ILLUSTRATION COURTESY COSMOS JEWELRY LTD. |
Plumeria dispute wins jeweler $2.3M
A judge makes an unusual ruling in a battle over design
Plumeria blooms are often treated as free, natural ornaments in Hawaii, picked from branches and stuck behind the ear like a gift from Mother Nature. But a federal judge in California has found that a Honolulu jeweler's design for plumeria jewelry is anything but free for the taking.
In what the lawyers for both sides described as an unusual decision, U.S. District Judge Consuelo Marshall has ordered a California jewelry maker to pay $2.3 million in damages to Denny Wong, owner of Cosmos Jewelry Ltd., which makes gold and silver jewelry using a distinctive stylized plumeria designed by Wong.
An attorney for defendant Po Sun Hon Co. said yesterday that he plans to seek to have the judge's ruling amended or to seek a new trial. Even if the judge's findings were correct, said Po Sun Hon's attorney John Yates, the judge erred in basing her award on all of Po Sun Hon's jewelry sales for four years, and not simply on profit from sales of plumeria designs.
"The judge clearly made a mistake there," said Yates, a lawyer with the firm of Berman, Mausner & Resser in Los Angeles.
In fact, Yates said, even if the plaintiffs were correct, the damages should have been about one hundredth what they were, or about $26,103. That, Yates said, was the amount of profit that Po Sun Hon made from the sale of the copycat plumeria jewelry.

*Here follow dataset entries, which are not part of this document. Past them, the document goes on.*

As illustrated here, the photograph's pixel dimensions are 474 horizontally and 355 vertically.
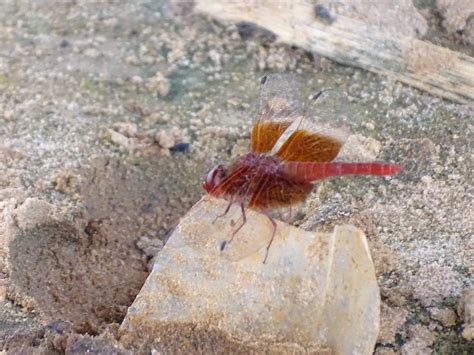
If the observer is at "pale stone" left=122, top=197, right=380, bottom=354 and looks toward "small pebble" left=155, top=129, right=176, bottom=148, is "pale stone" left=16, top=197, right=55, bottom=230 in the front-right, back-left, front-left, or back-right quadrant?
front-left

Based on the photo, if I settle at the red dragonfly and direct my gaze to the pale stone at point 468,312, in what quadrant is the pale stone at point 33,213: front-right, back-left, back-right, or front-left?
back-right

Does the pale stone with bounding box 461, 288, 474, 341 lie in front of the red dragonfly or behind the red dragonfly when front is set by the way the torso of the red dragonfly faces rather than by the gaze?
behind

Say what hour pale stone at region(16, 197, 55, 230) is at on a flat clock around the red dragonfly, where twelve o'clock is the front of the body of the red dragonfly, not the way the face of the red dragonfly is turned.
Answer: The pale stone is roughly at 12 o'clock from the red dragonfly.

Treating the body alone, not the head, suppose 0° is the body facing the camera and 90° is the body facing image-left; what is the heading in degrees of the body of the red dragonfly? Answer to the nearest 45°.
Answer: approximately 90°

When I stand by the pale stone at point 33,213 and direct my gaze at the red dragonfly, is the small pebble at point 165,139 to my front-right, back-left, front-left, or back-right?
front-left

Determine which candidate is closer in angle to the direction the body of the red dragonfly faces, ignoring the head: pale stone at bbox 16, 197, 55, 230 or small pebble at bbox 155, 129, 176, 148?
the pale stone

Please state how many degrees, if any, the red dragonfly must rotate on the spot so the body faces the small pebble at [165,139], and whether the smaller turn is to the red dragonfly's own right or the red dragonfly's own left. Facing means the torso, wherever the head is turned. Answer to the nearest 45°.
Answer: approximately 45° to the red dragonfly's own right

Wong's lawyer, Rod Berman, said the judge had simply awarded Wong for infringement of an original design that had developed a following among tourists and locals who avidly collect Wong's pieces.
"Once in a while a jewelry designer will come up with something that just catches on, and this is one of those," said Berman, who is a lawyer with the firm of Jeffer, Mangels, Butler & Marmaro in Los Angeles.

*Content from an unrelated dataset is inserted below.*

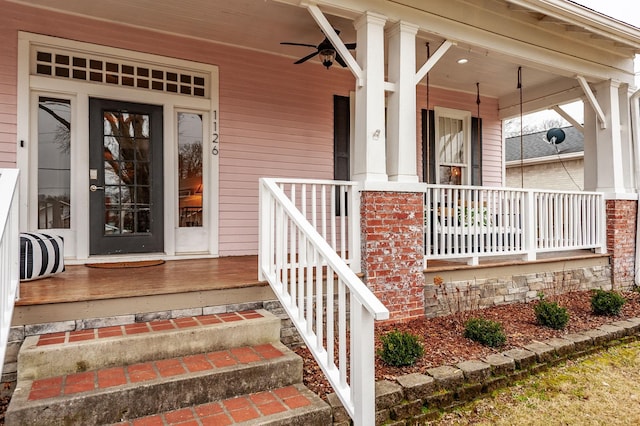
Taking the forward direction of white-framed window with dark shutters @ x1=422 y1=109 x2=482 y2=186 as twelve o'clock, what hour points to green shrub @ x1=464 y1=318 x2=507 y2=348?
The green shrub is roughly at 1 o'clock from the white-framed window with dark shutters.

One thing both attorneys agreed on is that the ruling was unusual because of the way Marshall reached her conclusion. At issue were the designs of the little flowers, made of yellow gold, whose petals were sandblasted to give the appearance of softness and whose edges were polished to accentuate the distinctive curl at the edge of the natural plumeria blossoms.

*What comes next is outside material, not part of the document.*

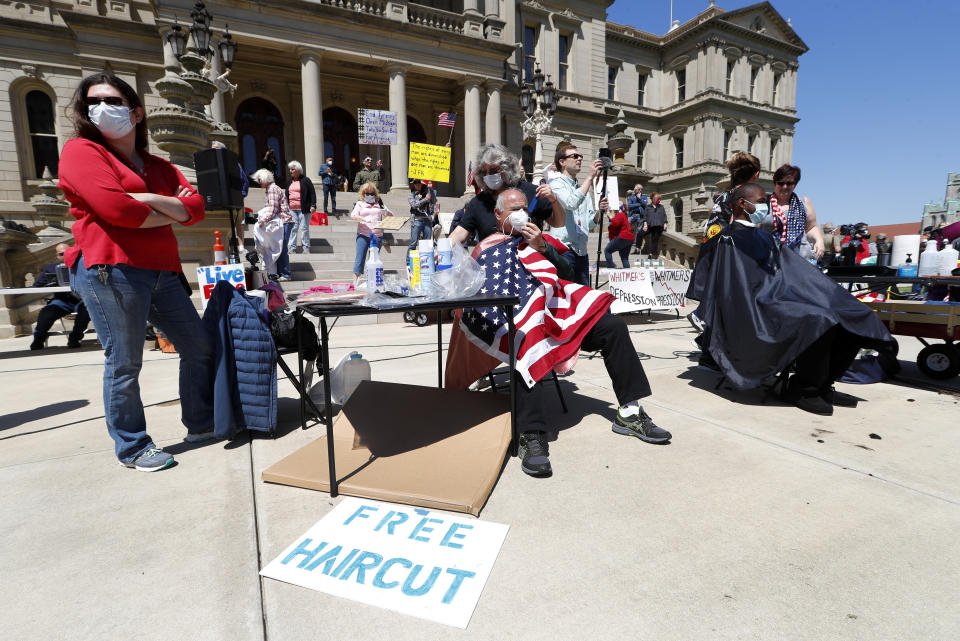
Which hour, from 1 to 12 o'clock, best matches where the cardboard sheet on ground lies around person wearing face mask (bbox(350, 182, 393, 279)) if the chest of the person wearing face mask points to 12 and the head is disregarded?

Although Po Sun Hon's plumeria were similar to Wong's copyrighted design, Marshall ruled that Po Sun Hon's design was different enough that it did not infringe on Wong's copyright.
Instead the judge ruled that Po Sun Hon had committed "trade dress" infringement. Trade dress refers generally to the total image and design of something. In ruling against Po Sun Hon, Marshall determined that the designs were enough like Wong's to create confusion in the marketplace.
Berman said the easiest example of trade dress would be Coca-Cola's distinctive bottle, which he pointed out almost anyone would recognize and associate with Coke. In a memorandum supporting her ruling, the judge wrote that the overall design of the knock-off plumeria bore such a resemblance to Wong's design that even some jewelry store owners had been confused.
Berman said he was not aware of any other jewelry design being protected under trade dress.
The ruling does not mean designers can't make any types of gold plumeria jewelry; it simply pertains to knock-offs of the Wong design.
The recent suit is not the first legal battle Wong has initiated to protect his flower from design pirates. An earlier federal suit against Hung's Jewelry Inc. was settled in 2002 after three years of litigation in Honolulu, Berman said.
Wong said he is pleased with the result of the Po Sun Hon case.
"We did what we had to do and prevailed in the end," he said.
But, he added, the campaign to protect his intellectual property isn't over.
"This is our second case now," he said. "But we still have people doing the same thing."